» **Aim of the exercise**
Below is a listing; repeat exactly the lines from the one containing "restore organ function and mitigate fibrosi" to the one containing "CKI 7 Dihydrochloride: Strategic CK", both included.

» **Excerpted records**
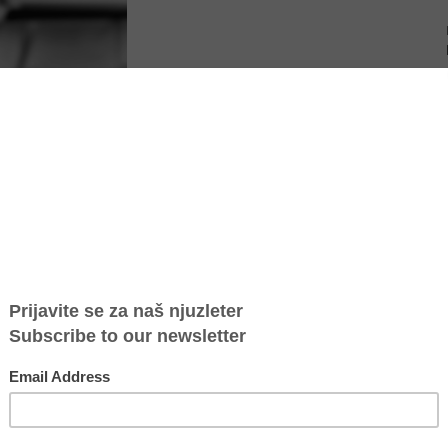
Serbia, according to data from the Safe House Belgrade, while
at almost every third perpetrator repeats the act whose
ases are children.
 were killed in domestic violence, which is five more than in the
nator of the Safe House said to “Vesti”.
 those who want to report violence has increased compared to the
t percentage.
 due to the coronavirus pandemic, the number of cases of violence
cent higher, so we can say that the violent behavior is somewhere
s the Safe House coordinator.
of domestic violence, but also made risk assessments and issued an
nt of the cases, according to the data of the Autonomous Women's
---
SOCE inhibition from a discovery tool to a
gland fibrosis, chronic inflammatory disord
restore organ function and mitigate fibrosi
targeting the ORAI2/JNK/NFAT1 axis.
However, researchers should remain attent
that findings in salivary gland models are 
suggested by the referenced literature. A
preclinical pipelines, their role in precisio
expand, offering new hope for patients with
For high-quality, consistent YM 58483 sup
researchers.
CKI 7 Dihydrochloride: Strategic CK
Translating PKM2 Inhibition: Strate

» **Solution to the exercise**
restore organ function and mitigate fibrosi
targeting the ORAI2/JNK/NFAT1 axis.
However, researchers should remain attent
that findings in salivary gland models are 
suggested by the referenced literature. A
preclinical pipelines, their role in precisio
expand, offering new hope for patients with
For high-quality, consistent YM 58483 sup
researchers.
CKI 7 Dihydrochloride: Strategic CK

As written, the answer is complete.